> [Given request 1]:
In the review judgment on the robbery and housebreaking convictions, why does the judge want complainants to describe stolen items as fully as possible?

> [Page extract]:
R v Zwane (84 of 2009) [2009] SZHC 95 (9 March 2009)


IN THE HIGH COURT OF SWAZILAND


HELD AT MBABANE


Review Case No. 84/2009 District Record No. MP 370/07

In the matter between:

THE KING

VERSUS

MDUDUZI RICHARD "SLOVO" ZWANE

Date of consideration: 8 March, 2009 Date of judgment: 9 March, 2009



JUDGMENT ON REVIEW



MASUKU J.

[1] The above-named accused was convicted by the Manzini Magistrate's Court on five counts being of robbery (2); house­breaking with intent to steal and theft (3). He was, however, acquitted of a further two counts of robbery and house-breaking with intent to steal and theft, respectively.



[2] I have no qualms with the conviction returned, the acquittals and the sentence imposed by the Court a quo. It is my considered

opinion that the proceedings were conducted in accordance with real substantial justice and I so certify.



[3] There is, however, one issue that I need to comment on which appears to be occurring with disturbing regularity in a number of the proceedings I have perused in recent weeks. In cases, particularly of robbery, and to a lesser extent, those of house­breaking and theft, the witnesses, particularly complainants, are asked by the prosecution to describe the items stolen from them during the commission of the offences and they do so.



[4] What is disturbing is that the complainants normally give very vague descriptions of the items. If for argument's sake, the item in question is a mobile telephone, the witness will just mention the name and calibre thereof. Shortly thereafter, the witness is called upon to identify the mobile telephone in question amongst the exhibits displayed in Court.



[5] There are primarily two issues of concern that arise with regard to this procedure. Firstly, it is desirable that as full a description of the item in question as possible is given to the Court e.g. the colour; size; serial and other numbers of the cell phone and where possible the receipt issued on purchase thereof. Any distinguishing features by which the item can be described and identified amongst others of the same class should be furnished to the Court. This is to ensure that the Court is satisfied that the item testified about and subsequently identified indeed belongs to or was in the possession of the witness concerned.



[6] Secondly, it would appear, from a reading of the record that exhibits seized during investigations are placed in the open during Court proceedings and where the witnesses can readily see them and proceed to give the vaguest of descriptions which the Court thereupon accepts as positive identification of the item testified about.

Saved entries:

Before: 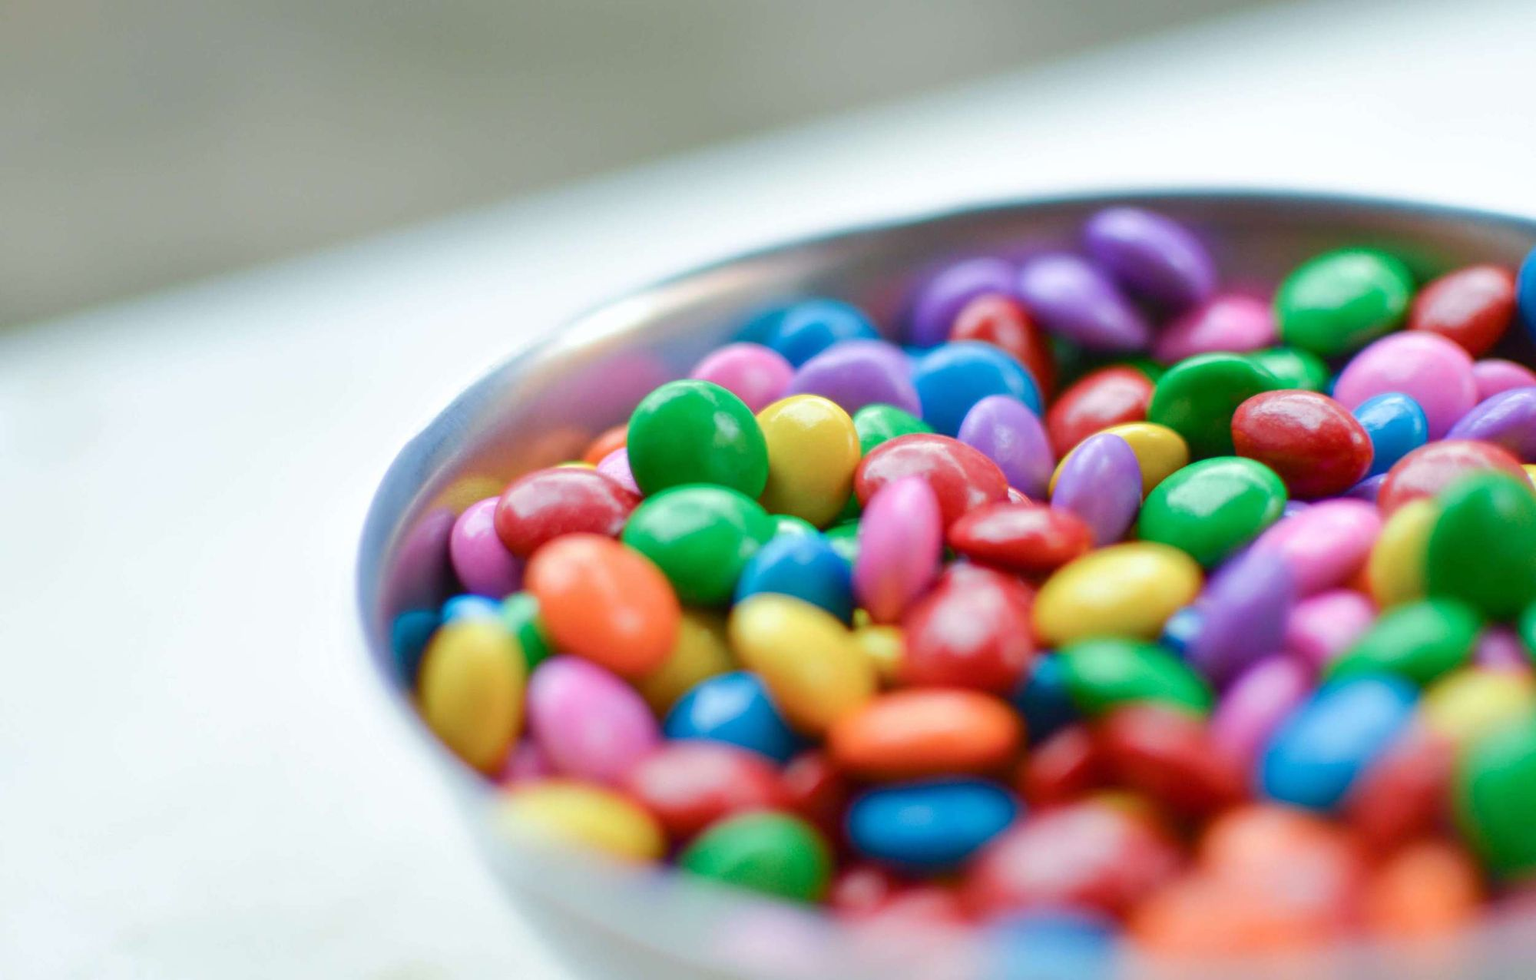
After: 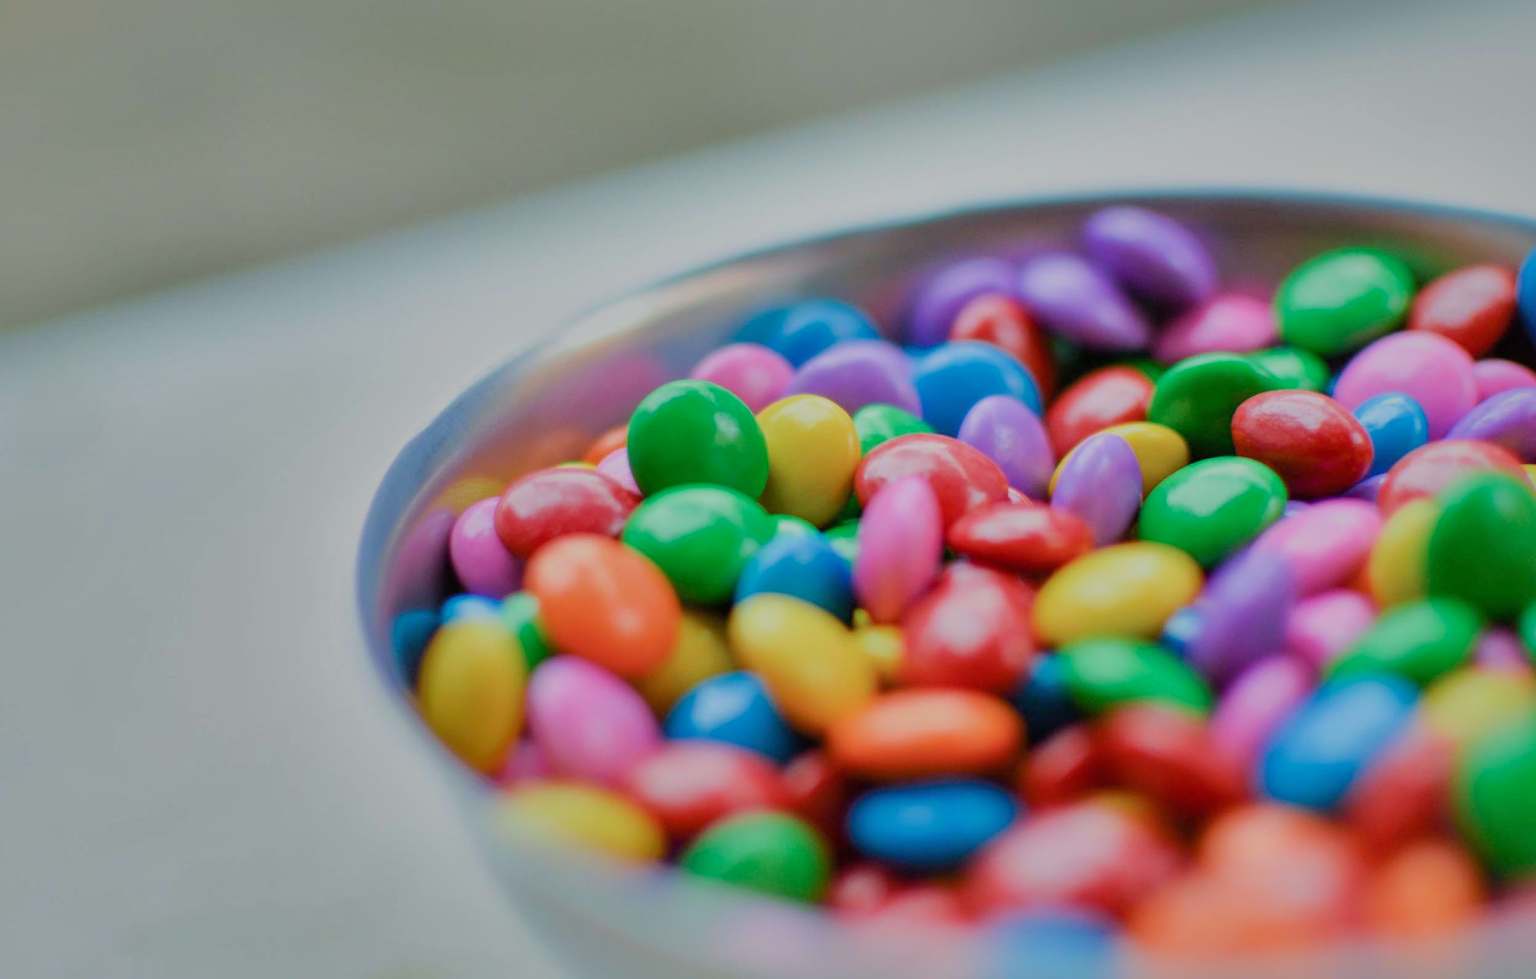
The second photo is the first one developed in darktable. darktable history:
shadows and highlights: shadows 25, highlights -70
filmic rgb: black relative exposure -7.65 EV, white relative exposure 4.56 EV, hardness 3.61, color science v6 (2022)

> [Given request 2]:
Reproduce all of the editing dataset records above word for word, leaving the pictures out of your answer.

> [Exercise solution 1]:
A full description, including color, size, serial numbers, any purchase receipt and any distinguishing features, lets the Court be satisfied that the item testified about and later identified really belongs to, or was in the possession of, the witness concerned.

> [Exercise solution 2]:
Before: 
After: 
The second photo is the first one developed in darktable. darktable history:
shadows and highlights: shadows 25, highlights -70
filmic rgb: black relative exposure -7.65 EV, white relative exposure 4.56 EV, hardness 3.61, color science v6 (2022)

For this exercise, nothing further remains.